• _What is being asked_: Copy every line of text from each item below without any changes. Leave the pictures out of your answer.
━━━━━ Extracted material
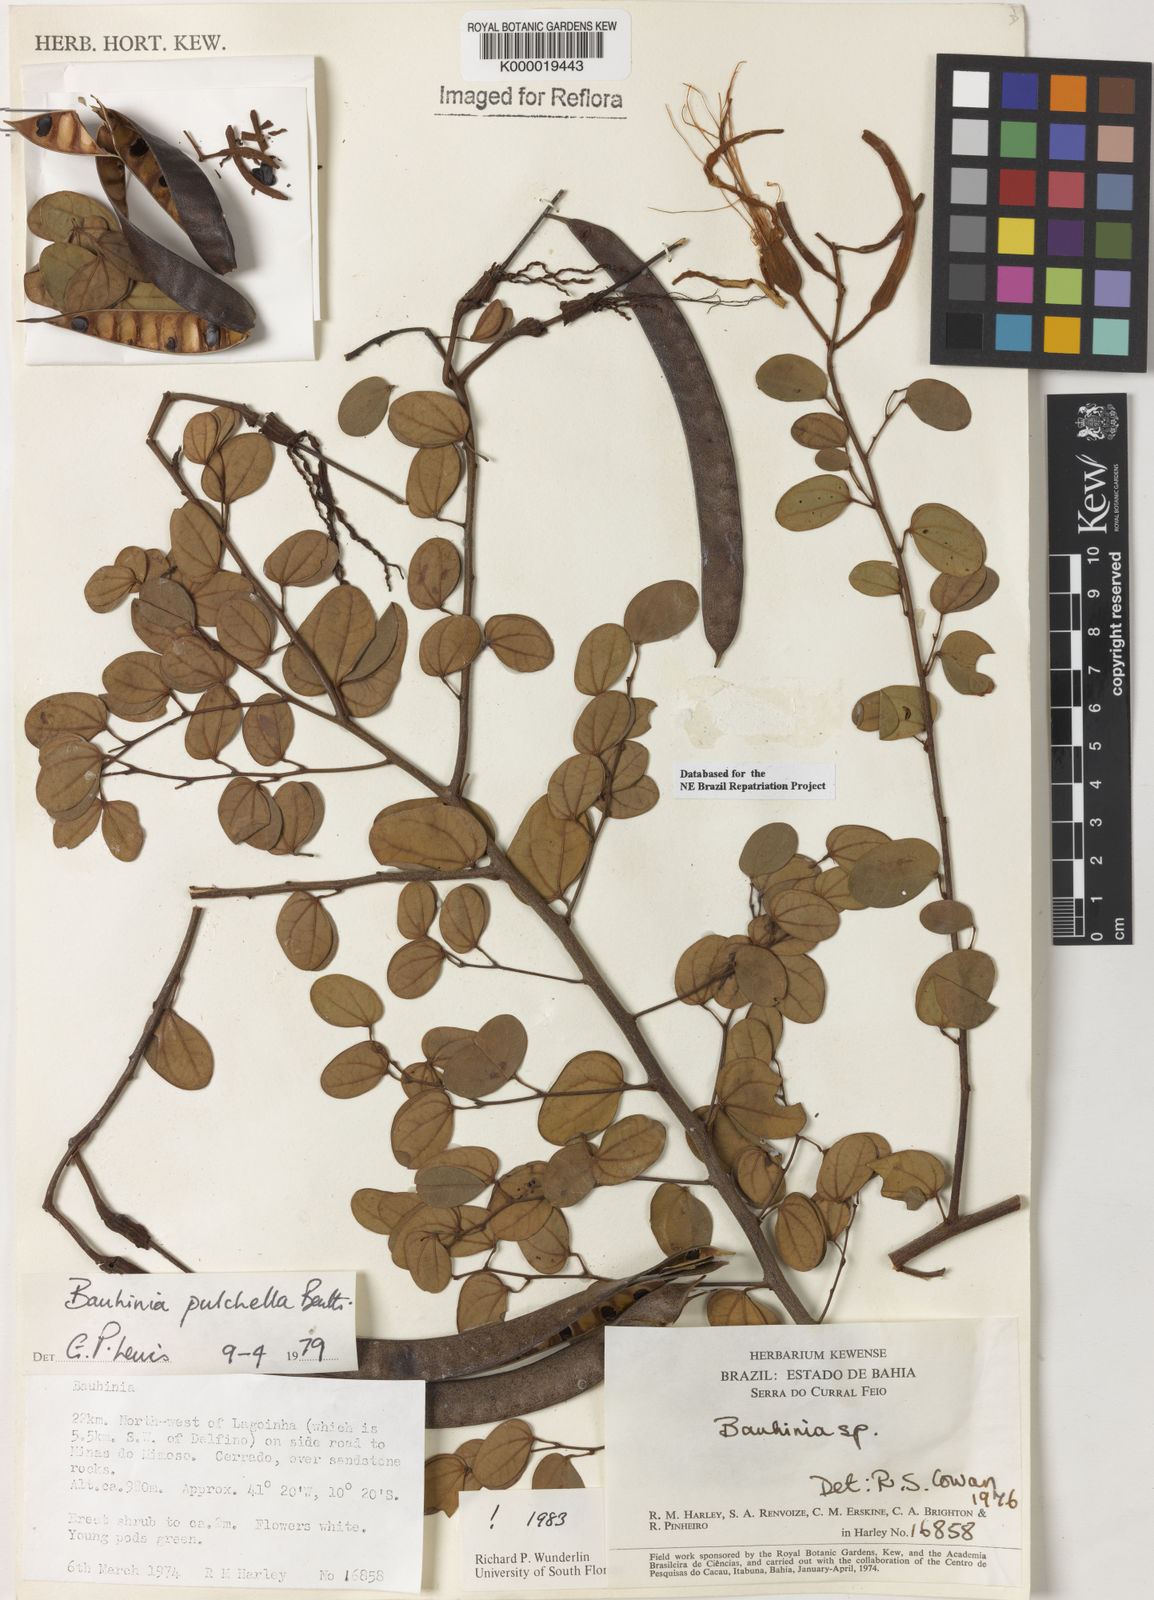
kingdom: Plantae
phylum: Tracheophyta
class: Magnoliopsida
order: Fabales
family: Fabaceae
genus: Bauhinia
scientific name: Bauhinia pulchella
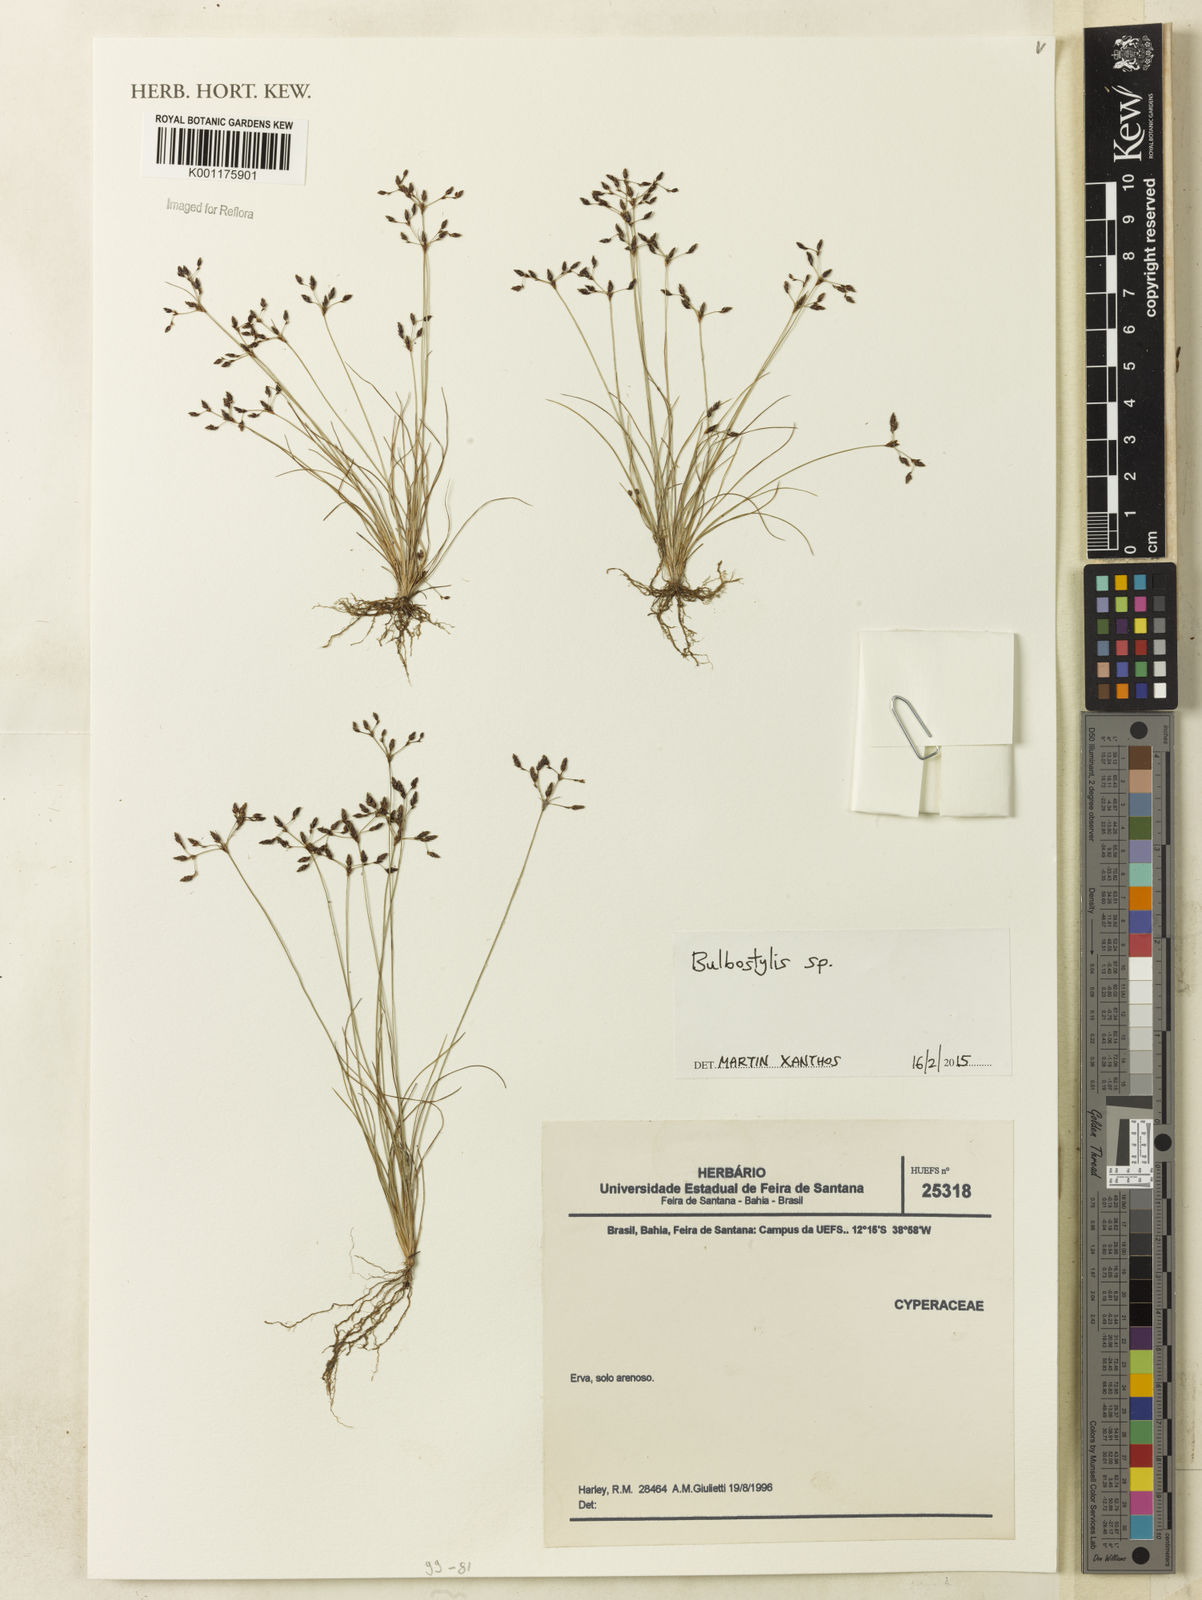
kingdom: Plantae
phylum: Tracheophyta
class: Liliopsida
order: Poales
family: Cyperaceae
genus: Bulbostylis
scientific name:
━━━━━━━━━━
• _Solution_:
kingdom: Plantae
phylum: Tracheophyta
class: Magnoliopsida
order: Fabales
family: Fabaceae
genus: Bauhinia
scientific name: Bauhinia pulchella
kingdom: Plantae
phylum: Tracheophyta
class: Liliopsida
order: Poales
family: Cyperaceae
genus: Bulbostylis
scientific name:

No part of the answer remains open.